The mayor said Wilson had lost the trust of parents when he violated terms in his contract that prohibit parents from bypassing the school lottery system to get their child into a school of their choice. It’s impossible to ignore the irony that Wilson, the author of that rule, found it necessary to apologize to those who had entrusted him with the care and future of their children after it became public knowledge that his daughter had been benefited from Wilson bypassing the system, so she could change schools for reasons affecting her academically and emotionally.

Wilson is not the first public official who has skirted the system, nor is he alone as a parent taking extraordinary means to ensure the best educational option for his child. Unfortunately, those in the highest positions or with the greatest influence often succeed, while others are left to accept the spoils of an inequitable education system. Wilson was brought here to change that but broke his own rule.

It’s disappointing that Wilson’s tenure had to end this way – less than one year and one month into his first term. His visits to every D.C. public school meant a lot to parents and students – hopeful that things might change.

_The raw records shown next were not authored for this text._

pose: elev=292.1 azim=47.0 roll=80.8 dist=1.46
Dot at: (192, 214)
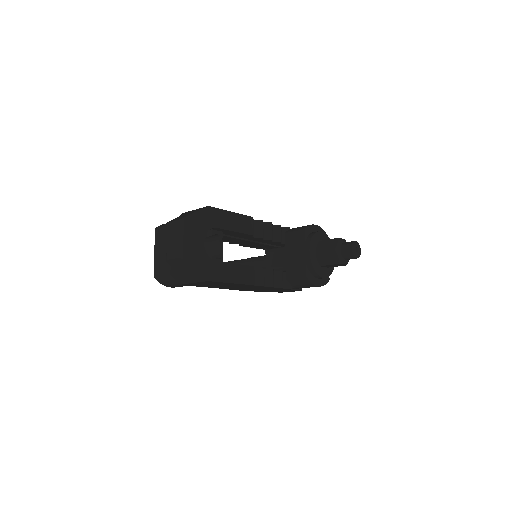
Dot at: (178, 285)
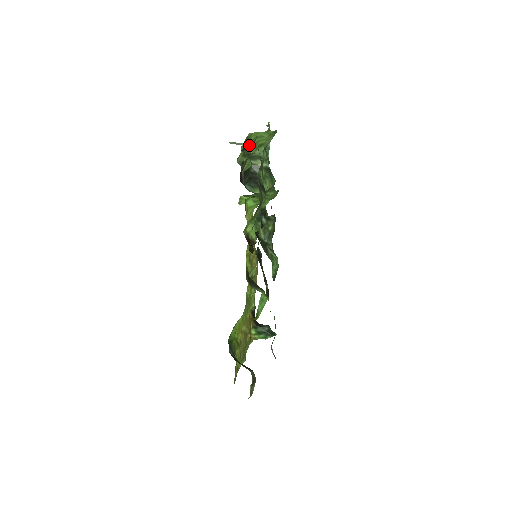
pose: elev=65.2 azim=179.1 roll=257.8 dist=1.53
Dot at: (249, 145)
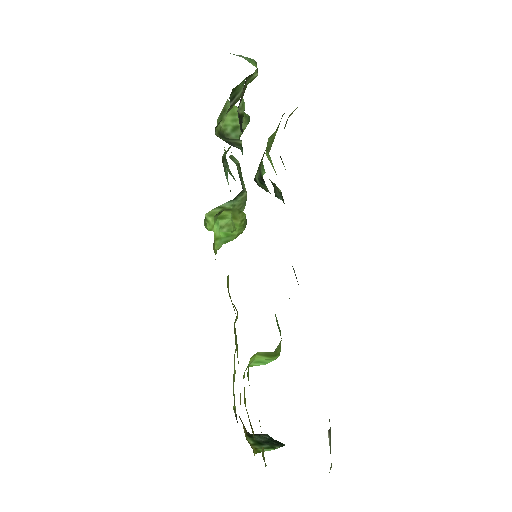
Dot at: (251, 61)
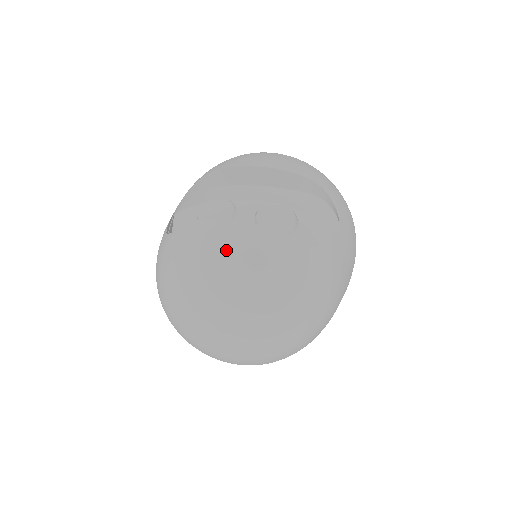
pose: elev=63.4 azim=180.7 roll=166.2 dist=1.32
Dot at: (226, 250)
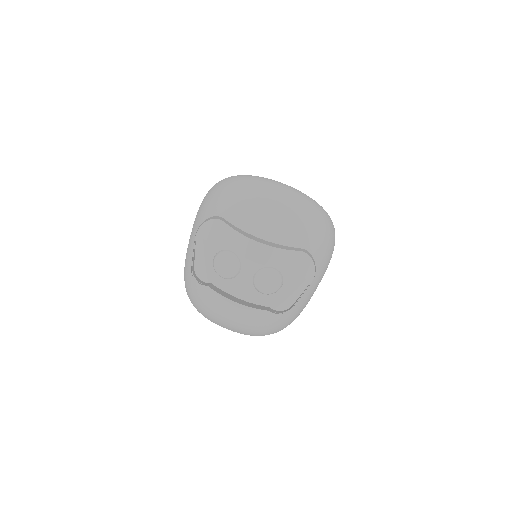
Dot at: (230, 317)
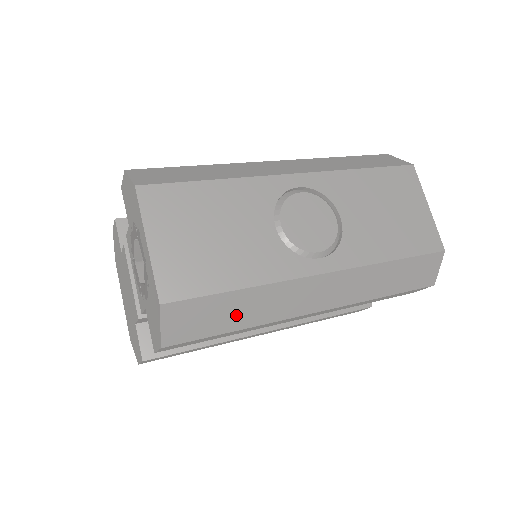
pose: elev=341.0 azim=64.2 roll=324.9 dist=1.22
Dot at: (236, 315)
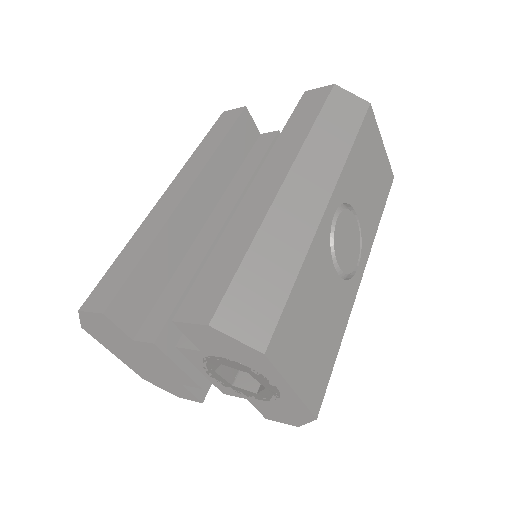
Dot at: occluded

When Wilson resigned from his job as superintendent in Oakland in the middle of the school year to come to DCPS, he undoubtedly left students and parents feeling uncertain about the future. That said, in this instance, no matter how much Mayor Bowser asserts that teaching and learning will continue, his abrupt departure will impact D.C. parents and students in similar fashion.

Bowser said the mayor controls the District’s schools while the D.C. Council is responsible for their oversight. It is up to them now to support Dr. Amanda Alexander, interim chancellor, to ensure the next four months of this school year end on a positive note.